Friday, May 21, 2021

Four Continuing Threats to American Democracy

For many the defeat of Donald Trump in the 2020 election is viewed as having ended America's slide away from Democracy.  Sadly, the threat continues and, given the trends in the Republican Party may be increasing rather than lessening. For one thing, the racial resentments Trump fanned continue on the political right and Christofascists prefer a dictatorship that appeals to their hatreds and bigotry over constitutional government.  In addition, the media continues to fail to expose the Republican agenda for what it is and too often plays the false equivalency game that helped Trump in 2016.  Lies need to be exposed as lies, but too many in the media clutch their pearls at the prospect of calling Republicans liars. Another threat is the inability of too many moderates and independents to see Republicans and what that party now stands for as an existential threat that requires constant full mobilization of the elector to defeat Republican candidates.  A column in the Washington Post looks at these ongoing grave threats.  Here are excerpts:

[E]ven with a terrible president out of office, America is still headed in a terrible direction — and at a much faster pace than I expected when Biden took over.

We have four huge problems. I don’t see solutions to any of them.

By far the biggest problem is the Republican Party. Presented with a clear chance to move on from Trumpism after the Jan. 6 attack on the Capitol, the GOP has instead continued its drift toward anti-democratic action and white grievance. The future looks scary. A Republican-controlled House could attempt to impeach Biden in 2023 and 2024 on basically any pretext, as payback for Trump’s two impeachments.

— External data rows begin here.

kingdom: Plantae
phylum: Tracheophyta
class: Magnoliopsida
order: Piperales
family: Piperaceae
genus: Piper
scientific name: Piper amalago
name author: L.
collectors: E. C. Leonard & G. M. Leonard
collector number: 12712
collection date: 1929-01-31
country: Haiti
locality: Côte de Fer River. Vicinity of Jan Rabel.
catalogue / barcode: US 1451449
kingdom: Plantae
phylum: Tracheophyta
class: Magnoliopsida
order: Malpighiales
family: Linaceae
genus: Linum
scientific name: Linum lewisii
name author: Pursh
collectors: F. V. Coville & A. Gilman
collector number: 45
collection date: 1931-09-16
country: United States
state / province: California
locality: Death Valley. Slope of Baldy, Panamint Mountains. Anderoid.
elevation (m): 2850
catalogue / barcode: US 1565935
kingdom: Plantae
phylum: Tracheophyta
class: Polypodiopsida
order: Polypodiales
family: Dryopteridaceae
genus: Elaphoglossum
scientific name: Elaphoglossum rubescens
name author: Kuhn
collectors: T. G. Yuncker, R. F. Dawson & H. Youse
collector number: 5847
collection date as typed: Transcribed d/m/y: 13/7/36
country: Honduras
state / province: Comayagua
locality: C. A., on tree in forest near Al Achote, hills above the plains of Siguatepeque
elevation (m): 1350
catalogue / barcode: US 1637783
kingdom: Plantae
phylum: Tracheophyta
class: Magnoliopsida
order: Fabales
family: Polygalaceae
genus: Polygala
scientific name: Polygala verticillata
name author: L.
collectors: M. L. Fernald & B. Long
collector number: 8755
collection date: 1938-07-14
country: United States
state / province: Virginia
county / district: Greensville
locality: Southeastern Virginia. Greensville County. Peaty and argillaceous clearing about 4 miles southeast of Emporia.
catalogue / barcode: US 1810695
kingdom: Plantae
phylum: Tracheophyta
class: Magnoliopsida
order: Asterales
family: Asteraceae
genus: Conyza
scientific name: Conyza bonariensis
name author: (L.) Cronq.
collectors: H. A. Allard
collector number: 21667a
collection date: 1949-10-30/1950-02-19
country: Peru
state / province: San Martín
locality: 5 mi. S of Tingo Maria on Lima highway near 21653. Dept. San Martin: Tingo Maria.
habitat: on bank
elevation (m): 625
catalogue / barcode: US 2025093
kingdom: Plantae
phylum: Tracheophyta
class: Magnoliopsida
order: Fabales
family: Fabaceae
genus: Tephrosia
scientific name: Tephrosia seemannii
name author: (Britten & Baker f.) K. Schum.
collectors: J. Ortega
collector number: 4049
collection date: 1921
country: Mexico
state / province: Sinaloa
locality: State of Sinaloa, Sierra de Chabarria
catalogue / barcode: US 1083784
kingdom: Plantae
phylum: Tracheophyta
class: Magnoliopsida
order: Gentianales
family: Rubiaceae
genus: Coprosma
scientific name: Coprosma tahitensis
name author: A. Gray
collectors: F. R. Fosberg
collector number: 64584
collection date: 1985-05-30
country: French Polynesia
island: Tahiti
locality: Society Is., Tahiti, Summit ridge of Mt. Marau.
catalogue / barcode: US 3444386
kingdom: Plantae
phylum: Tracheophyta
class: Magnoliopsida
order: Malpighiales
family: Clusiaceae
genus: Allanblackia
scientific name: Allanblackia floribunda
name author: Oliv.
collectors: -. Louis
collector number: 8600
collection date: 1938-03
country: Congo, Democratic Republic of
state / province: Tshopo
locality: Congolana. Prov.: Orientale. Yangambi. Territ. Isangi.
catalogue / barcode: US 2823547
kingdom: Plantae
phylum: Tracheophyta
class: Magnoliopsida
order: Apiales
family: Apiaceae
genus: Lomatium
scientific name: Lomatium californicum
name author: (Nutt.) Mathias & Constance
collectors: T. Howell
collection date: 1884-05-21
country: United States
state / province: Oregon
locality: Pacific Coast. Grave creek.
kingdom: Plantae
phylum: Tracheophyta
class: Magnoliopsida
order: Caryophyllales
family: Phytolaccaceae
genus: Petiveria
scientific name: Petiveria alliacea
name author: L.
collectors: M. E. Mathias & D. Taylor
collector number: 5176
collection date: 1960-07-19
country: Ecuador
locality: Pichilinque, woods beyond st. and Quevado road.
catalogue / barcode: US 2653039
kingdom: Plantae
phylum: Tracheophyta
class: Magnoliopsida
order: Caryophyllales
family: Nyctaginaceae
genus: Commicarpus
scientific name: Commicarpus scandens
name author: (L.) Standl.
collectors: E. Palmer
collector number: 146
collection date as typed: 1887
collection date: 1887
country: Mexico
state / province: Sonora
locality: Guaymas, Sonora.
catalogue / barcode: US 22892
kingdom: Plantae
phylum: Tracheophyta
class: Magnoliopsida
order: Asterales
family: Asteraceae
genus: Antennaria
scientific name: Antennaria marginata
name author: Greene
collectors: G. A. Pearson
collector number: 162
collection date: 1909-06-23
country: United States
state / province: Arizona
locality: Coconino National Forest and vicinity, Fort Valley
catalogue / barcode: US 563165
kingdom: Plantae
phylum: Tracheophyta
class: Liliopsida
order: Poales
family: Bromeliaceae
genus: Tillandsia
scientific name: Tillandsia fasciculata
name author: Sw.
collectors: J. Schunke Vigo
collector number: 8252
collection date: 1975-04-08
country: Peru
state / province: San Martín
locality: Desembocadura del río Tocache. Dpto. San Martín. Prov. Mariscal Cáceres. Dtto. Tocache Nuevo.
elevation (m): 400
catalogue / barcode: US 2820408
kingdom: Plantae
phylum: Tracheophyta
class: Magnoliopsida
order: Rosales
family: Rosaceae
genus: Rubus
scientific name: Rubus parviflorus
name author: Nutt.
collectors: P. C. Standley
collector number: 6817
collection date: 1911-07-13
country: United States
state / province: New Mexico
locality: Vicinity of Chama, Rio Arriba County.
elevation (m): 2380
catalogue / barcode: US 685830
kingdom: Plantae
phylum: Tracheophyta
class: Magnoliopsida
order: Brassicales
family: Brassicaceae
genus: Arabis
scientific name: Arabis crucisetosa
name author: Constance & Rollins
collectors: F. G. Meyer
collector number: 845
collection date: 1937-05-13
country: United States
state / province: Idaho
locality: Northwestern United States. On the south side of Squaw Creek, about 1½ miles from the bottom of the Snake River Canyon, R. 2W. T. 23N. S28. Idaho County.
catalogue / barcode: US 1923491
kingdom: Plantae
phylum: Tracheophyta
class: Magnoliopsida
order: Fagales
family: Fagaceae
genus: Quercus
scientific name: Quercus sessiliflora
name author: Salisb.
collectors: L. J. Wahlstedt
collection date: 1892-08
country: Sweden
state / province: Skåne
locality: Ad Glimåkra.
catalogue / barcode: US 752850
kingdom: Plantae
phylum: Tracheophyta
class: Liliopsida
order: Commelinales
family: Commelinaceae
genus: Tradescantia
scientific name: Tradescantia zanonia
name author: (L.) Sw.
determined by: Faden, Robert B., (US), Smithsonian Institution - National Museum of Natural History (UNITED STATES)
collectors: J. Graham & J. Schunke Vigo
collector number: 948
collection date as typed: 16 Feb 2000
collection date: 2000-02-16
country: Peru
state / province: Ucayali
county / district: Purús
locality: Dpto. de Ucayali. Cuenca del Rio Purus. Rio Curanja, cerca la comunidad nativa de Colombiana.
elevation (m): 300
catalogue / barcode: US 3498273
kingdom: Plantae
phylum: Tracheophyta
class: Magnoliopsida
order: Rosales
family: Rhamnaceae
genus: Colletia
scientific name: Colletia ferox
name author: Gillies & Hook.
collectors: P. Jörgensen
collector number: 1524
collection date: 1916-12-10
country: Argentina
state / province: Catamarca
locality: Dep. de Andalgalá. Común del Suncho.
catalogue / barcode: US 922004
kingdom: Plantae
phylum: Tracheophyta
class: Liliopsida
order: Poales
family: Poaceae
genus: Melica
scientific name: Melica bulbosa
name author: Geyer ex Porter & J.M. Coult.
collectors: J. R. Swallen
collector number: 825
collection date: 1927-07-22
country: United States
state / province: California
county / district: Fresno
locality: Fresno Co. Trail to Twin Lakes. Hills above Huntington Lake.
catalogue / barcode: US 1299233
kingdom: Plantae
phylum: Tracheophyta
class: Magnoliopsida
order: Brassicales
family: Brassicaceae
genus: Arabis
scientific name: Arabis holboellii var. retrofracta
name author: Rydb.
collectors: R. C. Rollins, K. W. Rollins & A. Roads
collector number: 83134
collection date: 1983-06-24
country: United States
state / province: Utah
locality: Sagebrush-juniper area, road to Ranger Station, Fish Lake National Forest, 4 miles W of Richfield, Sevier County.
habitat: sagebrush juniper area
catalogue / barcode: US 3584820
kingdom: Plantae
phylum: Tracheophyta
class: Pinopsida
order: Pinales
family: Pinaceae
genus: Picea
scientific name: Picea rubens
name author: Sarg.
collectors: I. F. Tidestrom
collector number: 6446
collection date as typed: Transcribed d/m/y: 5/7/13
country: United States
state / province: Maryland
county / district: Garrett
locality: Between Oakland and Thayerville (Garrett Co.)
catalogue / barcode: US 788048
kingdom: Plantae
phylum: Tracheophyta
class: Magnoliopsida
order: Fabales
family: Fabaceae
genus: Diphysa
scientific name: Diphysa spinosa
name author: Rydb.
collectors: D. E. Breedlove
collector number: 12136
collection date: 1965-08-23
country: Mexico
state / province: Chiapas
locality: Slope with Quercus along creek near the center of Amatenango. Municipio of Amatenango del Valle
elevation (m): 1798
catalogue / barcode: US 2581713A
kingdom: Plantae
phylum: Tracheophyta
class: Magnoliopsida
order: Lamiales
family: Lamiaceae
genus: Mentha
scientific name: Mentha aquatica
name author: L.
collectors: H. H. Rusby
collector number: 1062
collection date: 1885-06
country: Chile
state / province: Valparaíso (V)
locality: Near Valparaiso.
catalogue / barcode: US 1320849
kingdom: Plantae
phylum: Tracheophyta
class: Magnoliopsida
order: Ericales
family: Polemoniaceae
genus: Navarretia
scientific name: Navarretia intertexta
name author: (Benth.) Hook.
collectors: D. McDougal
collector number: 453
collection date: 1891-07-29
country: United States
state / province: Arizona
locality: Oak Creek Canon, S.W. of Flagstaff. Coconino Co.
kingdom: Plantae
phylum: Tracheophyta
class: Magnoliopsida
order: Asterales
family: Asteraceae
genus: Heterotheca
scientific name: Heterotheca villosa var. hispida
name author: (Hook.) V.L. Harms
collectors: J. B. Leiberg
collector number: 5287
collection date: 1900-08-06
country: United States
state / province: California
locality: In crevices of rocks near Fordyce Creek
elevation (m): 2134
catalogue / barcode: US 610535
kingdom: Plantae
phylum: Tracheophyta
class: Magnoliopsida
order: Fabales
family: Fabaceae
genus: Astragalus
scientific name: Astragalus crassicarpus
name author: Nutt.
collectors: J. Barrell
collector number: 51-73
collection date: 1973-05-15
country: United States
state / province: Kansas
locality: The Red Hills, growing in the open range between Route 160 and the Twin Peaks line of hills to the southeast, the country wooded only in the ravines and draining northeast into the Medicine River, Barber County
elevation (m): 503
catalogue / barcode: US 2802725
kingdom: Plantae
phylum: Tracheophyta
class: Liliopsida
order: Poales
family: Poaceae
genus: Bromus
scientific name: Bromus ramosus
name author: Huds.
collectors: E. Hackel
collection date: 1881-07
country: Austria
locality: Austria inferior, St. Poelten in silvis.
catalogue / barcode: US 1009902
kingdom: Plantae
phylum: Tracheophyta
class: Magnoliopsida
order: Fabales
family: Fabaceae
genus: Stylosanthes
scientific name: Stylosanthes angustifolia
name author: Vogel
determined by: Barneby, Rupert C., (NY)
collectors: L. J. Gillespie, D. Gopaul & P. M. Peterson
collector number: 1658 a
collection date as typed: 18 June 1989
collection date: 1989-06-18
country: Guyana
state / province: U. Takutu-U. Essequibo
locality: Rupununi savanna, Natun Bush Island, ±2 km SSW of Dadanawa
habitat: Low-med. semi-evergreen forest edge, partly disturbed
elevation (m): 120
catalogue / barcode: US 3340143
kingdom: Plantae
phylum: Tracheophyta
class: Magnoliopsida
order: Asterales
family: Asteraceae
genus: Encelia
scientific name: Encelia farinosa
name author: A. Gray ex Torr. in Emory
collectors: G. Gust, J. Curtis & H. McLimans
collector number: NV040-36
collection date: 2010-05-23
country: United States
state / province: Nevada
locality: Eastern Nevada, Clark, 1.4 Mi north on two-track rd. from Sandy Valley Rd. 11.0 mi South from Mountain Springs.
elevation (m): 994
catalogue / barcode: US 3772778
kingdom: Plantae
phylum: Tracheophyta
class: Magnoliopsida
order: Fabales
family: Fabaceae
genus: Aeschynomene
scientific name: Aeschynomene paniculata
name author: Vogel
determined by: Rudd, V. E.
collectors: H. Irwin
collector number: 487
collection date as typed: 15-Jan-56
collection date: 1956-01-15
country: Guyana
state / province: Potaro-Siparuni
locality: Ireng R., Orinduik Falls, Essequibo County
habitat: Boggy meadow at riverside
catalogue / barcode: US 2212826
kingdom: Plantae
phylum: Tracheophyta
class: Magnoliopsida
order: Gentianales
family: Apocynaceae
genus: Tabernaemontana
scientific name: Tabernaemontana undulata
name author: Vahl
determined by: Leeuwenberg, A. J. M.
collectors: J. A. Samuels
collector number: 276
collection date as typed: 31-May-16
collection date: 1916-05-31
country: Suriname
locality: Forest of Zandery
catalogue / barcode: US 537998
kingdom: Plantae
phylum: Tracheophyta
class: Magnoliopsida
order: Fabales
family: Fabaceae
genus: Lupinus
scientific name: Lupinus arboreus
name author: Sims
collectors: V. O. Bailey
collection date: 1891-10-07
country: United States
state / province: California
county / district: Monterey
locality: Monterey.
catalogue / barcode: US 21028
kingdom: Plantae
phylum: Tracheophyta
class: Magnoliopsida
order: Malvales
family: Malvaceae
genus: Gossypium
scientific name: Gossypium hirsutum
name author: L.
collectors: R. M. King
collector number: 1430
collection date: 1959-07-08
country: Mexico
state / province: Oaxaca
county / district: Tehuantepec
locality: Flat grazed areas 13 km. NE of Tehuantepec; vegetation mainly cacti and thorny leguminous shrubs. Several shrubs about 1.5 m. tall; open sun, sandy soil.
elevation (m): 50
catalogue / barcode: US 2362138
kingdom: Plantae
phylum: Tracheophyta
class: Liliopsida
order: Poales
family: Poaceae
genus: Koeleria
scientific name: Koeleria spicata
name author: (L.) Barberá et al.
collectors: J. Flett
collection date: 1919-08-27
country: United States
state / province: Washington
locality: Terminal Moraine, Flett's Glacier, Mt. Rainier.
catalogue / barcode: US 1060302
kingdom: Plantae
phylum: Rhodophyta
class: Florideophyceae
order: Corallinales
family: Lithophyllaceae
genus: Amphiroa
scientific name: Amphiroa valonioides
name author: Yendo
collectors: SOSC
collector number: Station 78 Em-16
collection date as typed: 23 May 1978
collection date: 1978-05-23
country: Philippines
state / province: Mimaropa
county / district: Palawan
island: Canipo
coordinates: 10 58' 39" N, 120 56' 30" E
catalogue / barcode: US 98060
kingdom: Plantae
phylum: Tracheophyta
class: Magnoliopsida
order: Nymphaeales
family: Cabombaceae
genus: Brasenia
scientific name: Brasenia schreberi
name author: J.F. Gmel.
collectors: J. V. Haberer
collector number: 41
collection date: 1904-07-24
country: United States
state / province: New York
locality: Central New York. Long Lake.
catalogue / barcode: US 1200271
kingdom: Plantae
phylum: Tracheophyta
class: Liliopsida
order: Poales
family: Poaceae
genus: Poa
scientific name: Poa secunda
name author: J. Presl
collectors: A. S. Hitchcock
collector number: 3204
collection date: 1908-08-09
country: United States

If Republicans win the governorships of Michigan, Pennsylvania and Wisconsin next year, taking total control in those key swing states, they could impose all kinds of electoral barriers for the next presidential election. The Republicans are laying the groundwork to refuse to certify a 2024 Democratic presidential victory should the GOP hold a House majority.

“The radicalization of the Republican Party has outpaced what even most critical observers imagined,” Georgetown University historian Thomas Zimmer told me. “We need to grapple with what that should mean for our expectations going forward and start thinking about real worst-case scenarios.”

Further, Republicans are poised to take a lot of undemocratic actions at the state level, where they already have total control in 23 states. Expect to see Republicans elsewhere gerrymander legislative districts the way they have in Wisconsin, where it is now virtually impossible for Democrats to win a majority in either house of the legislature. . . . America won’t be much of a democracy, Zimmer said, if it has a federal system in which more than 20 states “resemble apartheid South Africa more than a functioning multiracial democracy.”

And all indications are that another group of Republicans, the six GOP appointees on the U.S. Supreme Court, either embrace the party’s anti-democratic drift or aren’t going to do much to halt it.

The Republican path wouldn’t matter too much if it seemed like voters were going to punish them. But the GOP appears unlikely to suffer an electoral backlash because of our second, huge problem: America appears intractably polarized into Team Blue and Team Red.

The Republicans are the favorites to win the House next year and could also win the Senate, as well as key gubernatorial and secretary of state races, putting them in charge of the election process in Michigan and other states. So the Republicans look poised to have a lot of power in 2023 to execute the agenda I laid out above.

America could at least prepare for an anti-democratic GOP, but the past four months suggest our third huge problem: Our institutions aren’t up to it. Many news outlets, particularly at the local level, avoid honestly describing the Republican Party as increasingly at war with democracy. Businesses are backtracking from their initial decisions to stop donating money to Republicans who wouldn’t certify the 2020 election results, and social media companies are wary of acting to stop misinformation, which disproportionately comes from conservative sources. Nonpartisan institutions, faced with a choice of maintaining neutrality or upholding their core values, are often choosing the former.

And finally, moderate Democrats and anti-Trump Republicans either don’t appreciate the direness of the situation or don’t care. Democratic Sens. Joe Manchin III (W.Va.) and Kyrsten Sinema (Ariz.) seem to value their reputations as being bipartisan more than protecting the voting rights of people who look like me.

I hope I am overly alarmed about all of this. But I don’t think I am. Perhaps democracy dies faster in darkness. But it could also die slowly in the light, as all of us watched but didn’t do enough to save it.